What This Test Is Really Trying to Verify
At first glance, this looks like a simple test that feeds in IPv4 and IPv6 packets and checks whether TC_ACT_OK comes back. But the real point is much deeper. This test is trying to verify the following:
- Whether
skb_bufffield access is safe even inside subprograms - Whether the verifier still behaves correctly when different C functions are optimized into the same BPF asm
- Whether large stack frames and multi-stage function calls are still handled correctly
- Whether packet data read/write boundary checks are tracked correctly
- Whether all of this works for both IPv4 and IPv6
Revisiting It from the Verifier's Point of View
Above, I walked through the code function by function to confirm what pkt_access does. Now I want to revisit the same code from another angle: what facts does the verifier need to know in order to allow this program?
1. The verifier first has to distinguish what a pointer refers to.
For the eBPF verifier, what matters is not just the value itself, but its kind. In this test code, two major categories appear:
- context field access such as
skb->lenandskb->ifindex - packet data pointer access such as
data,data_end, andtcp
So the verifier has to keep tracking whether something is a field read from __sk_buff context or a pointer into the actual packet buffer.
The key point here is that this test intentionally mixes both kinds of code together to check whether validation of one kind of access destabilizes the other.
2. skb->len and skb->ifindex are not just field reads; they are tests of context preservation.
At a glance, reading fields like skb->len and ifindex looks easy. But from the verifier's point of view, it is not that simple.
- They are read directly in the main function.
- They are also read inside subprograms with additional arguments.
- They are read inside functions that use large stack frames.
- They are still read after flowing through several functions and calculations.
So what the verifier really has to confirm here is: "Is this function still executing on a valid __sk_buff * context?"
That is why this is a test of whether the meaning of context access is preserved even when subprogram calls are involved.
3. subprog1 and subprog2 ask whether the same asm means the same thing.

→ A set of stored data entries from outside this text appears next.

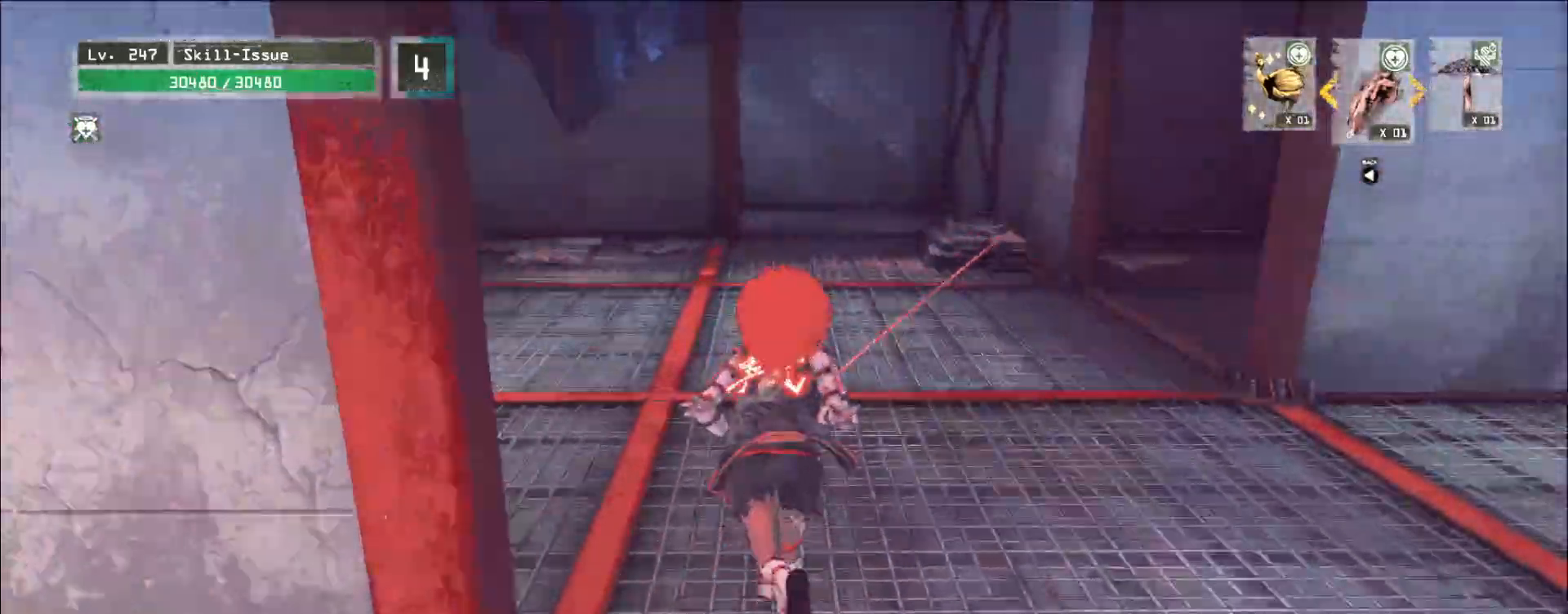
{"keys": ["w"], "mouse": [], "events": []}
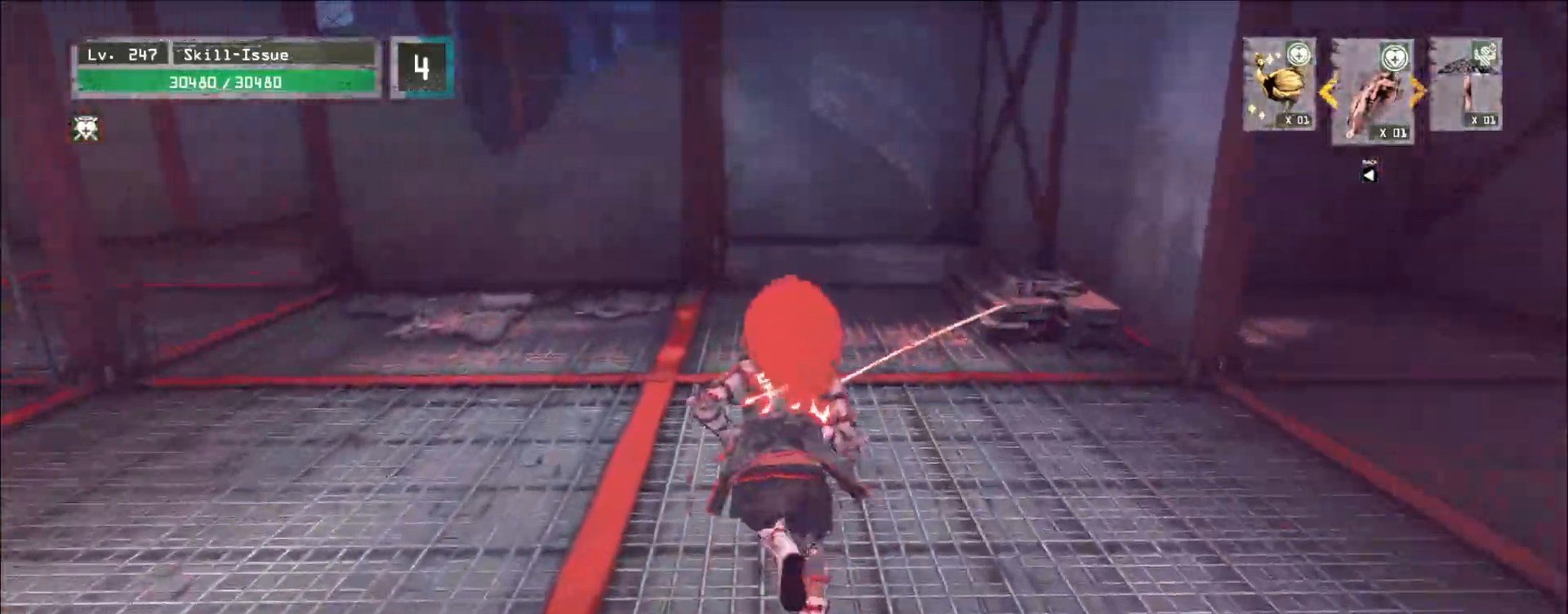
{"keys": ["w"], "mouse": [], "events": []}
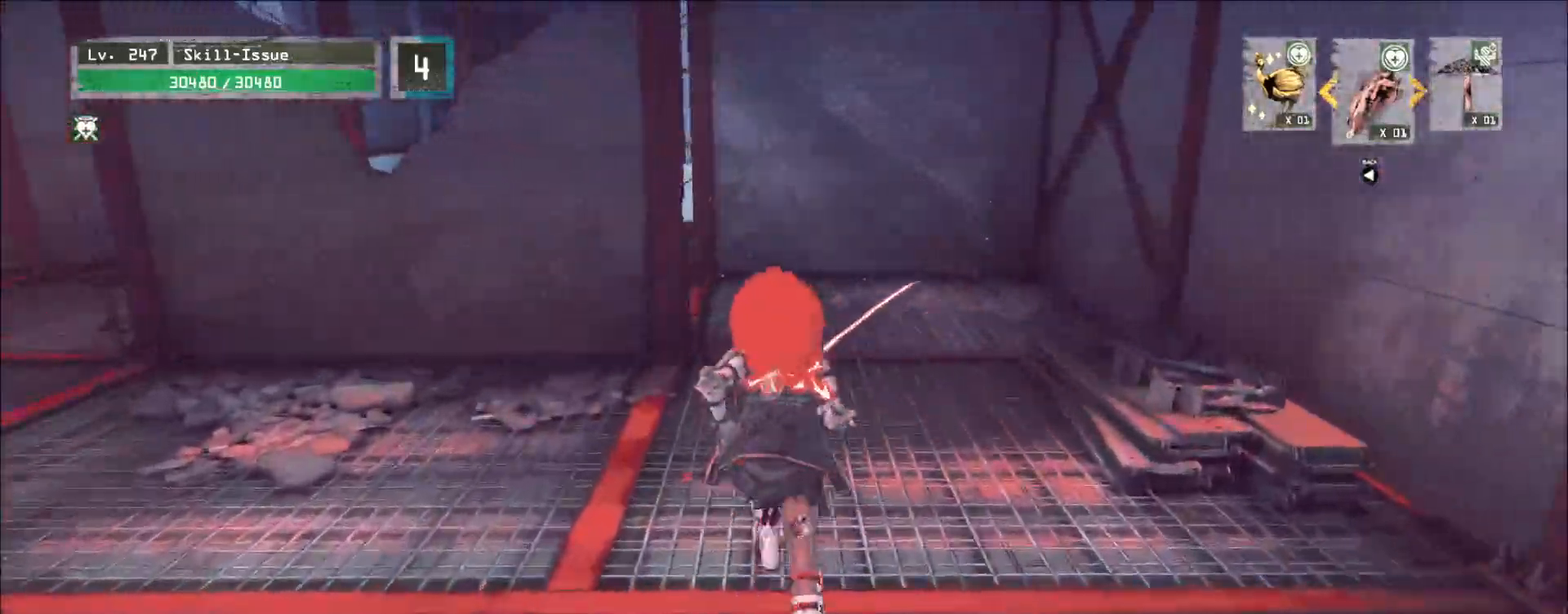
{"keys": ["w"], "mouse": [], "events": []}
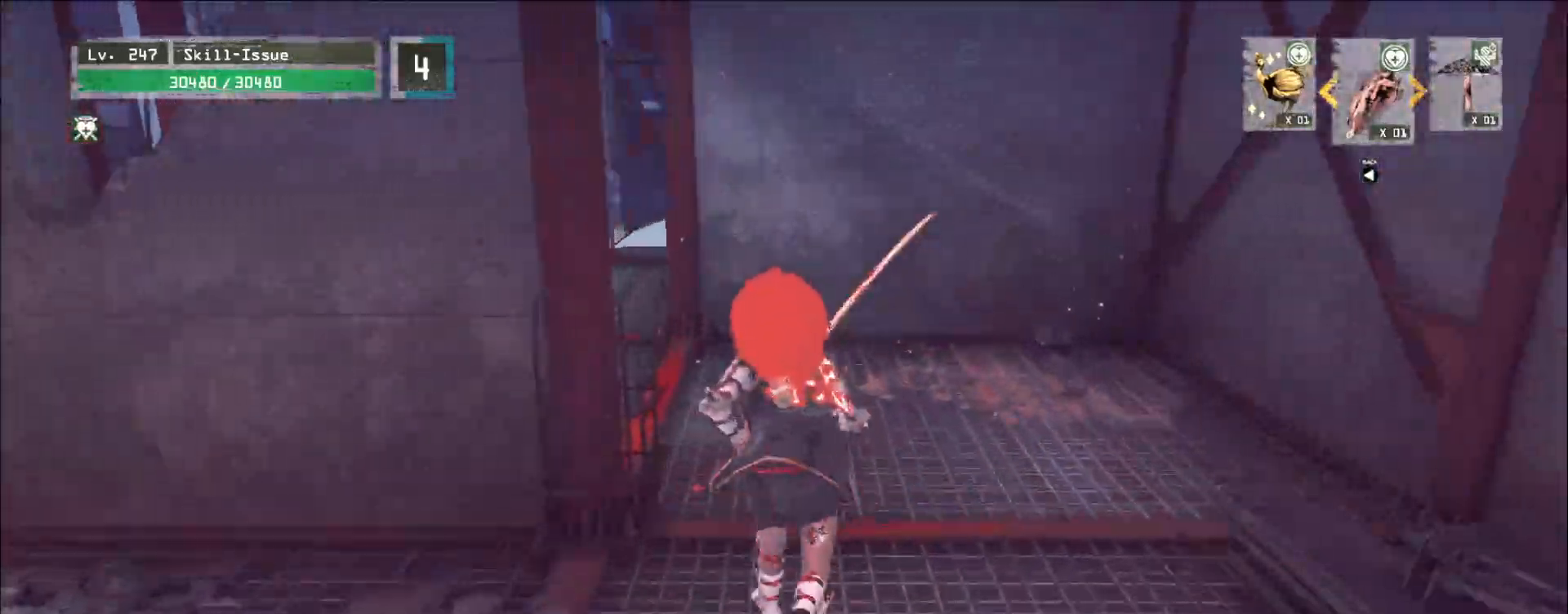
{"keys": ["w"], "mouse": [], "events": []}
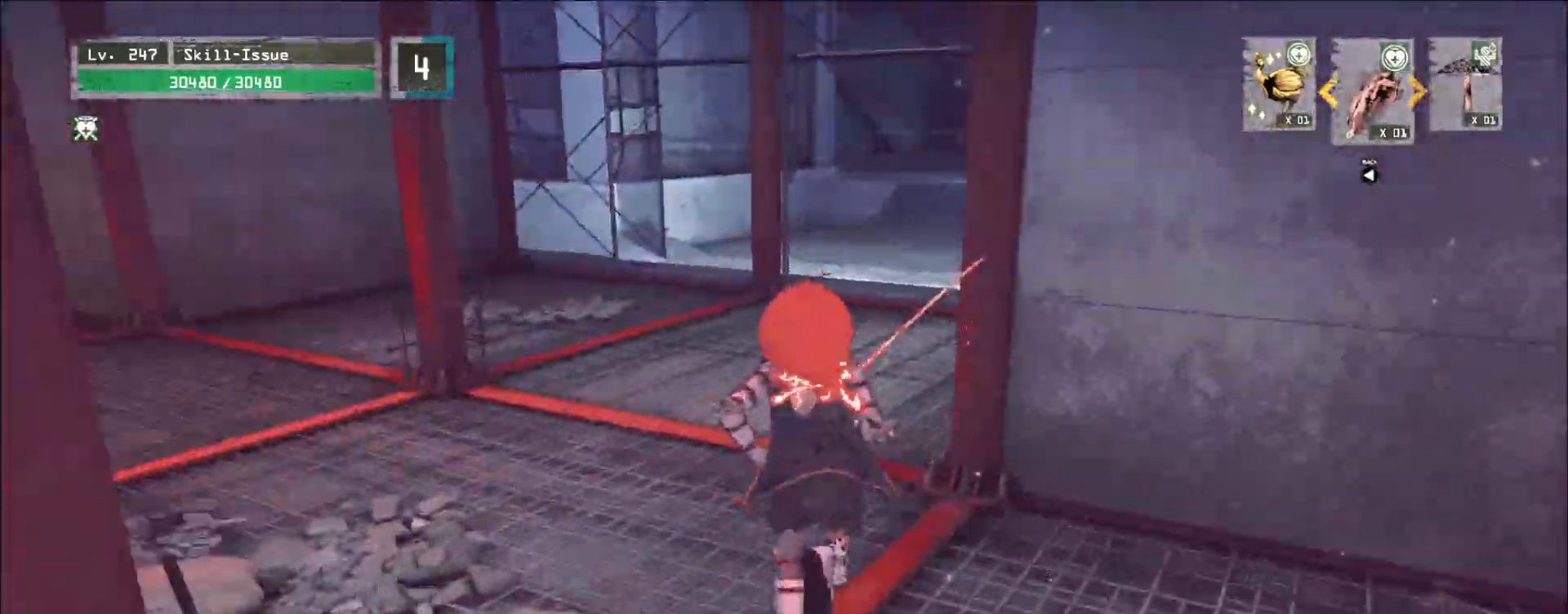
{"keys": ["w"], "mouse": [], "events": []}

As mentioned earlier, this code shows that even if two different C functions are optimized into identical BPF asm, they should not automatically be treated as the same in every semantic sense.
Even if different subprograms look like the same asm after optimization, the verifier still has to validate them correctly without losing the function identity and argument context.
That is the core point.
4. The large stack frame and function chain look like deliberate complexity added by the test.
The large stack frame is there to ask: "A simple straight-line program may pass, but does the verifier become overly conservative once the structure gets only a little more complex?"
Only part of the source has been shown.